__THE INPUT__:
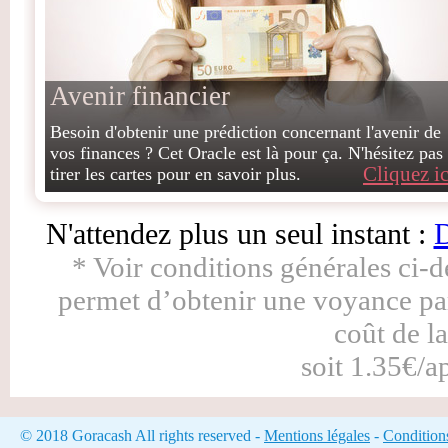
Avenir financier
Besoin d'obtenir une prédiction concernant l'avenir de
vos finances ? Cet Oracle est là pour ça. N'hésitez pas
Cliquez ic
tirer les cartes pour en savoir plus.
N'attendez plus un seul instant :
D
* Voir conditions générales ci-
permet d’obtenir une voyance pa
coût de l
soit 1.35€/a
© 2018 Goracash All rights reserved -
Mentions légales
-
Condition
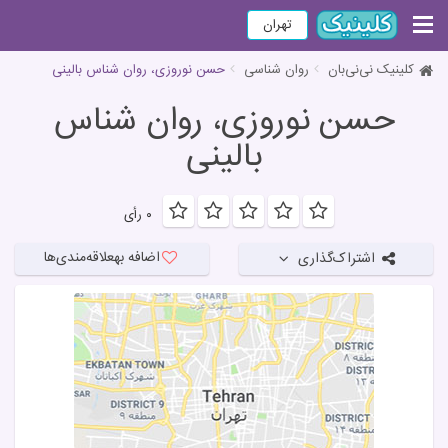
تهران
کلینیک نی‌نی‌بان
روان شناسی
حسن نوروزی، روان شناس بالینی
حسن نوروزی، روان شناس
بالینی
۰ رأی
اضافه به
علاقه‌مندی‌ها
اشتراک‌گذاری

__WHAT THE TASK REQUIRES__: Output the whole of the data, unchanged; keep the pictures out.

__RESULT BELOW__:
Avenir financier
Besoin d'obtenir une prédiction concernant l'avenir de
vos finances ? Cet Oracle est là pour ça. N'hésitez pas
Cliquez ic
tirer les cartes pour en savoir plus.
N'attendez plus un seul instant :
D
* Voir conditions générales ci-
permet d’obtenir une voyance pa
coût de l
soit 1.35€/a
© 2018 Goracash All rights reserved -
Mentions légales
-
Condition
تهران
کلینیک نی‌نی‌بان
روان شناسی
حسن نوروزی، روان شناس بالینی
حسن نوروزی، روان شناس
بالینی
۰ رأی
اضافه به
علاقه‌مندی‌ها
اشتراک‌گذاری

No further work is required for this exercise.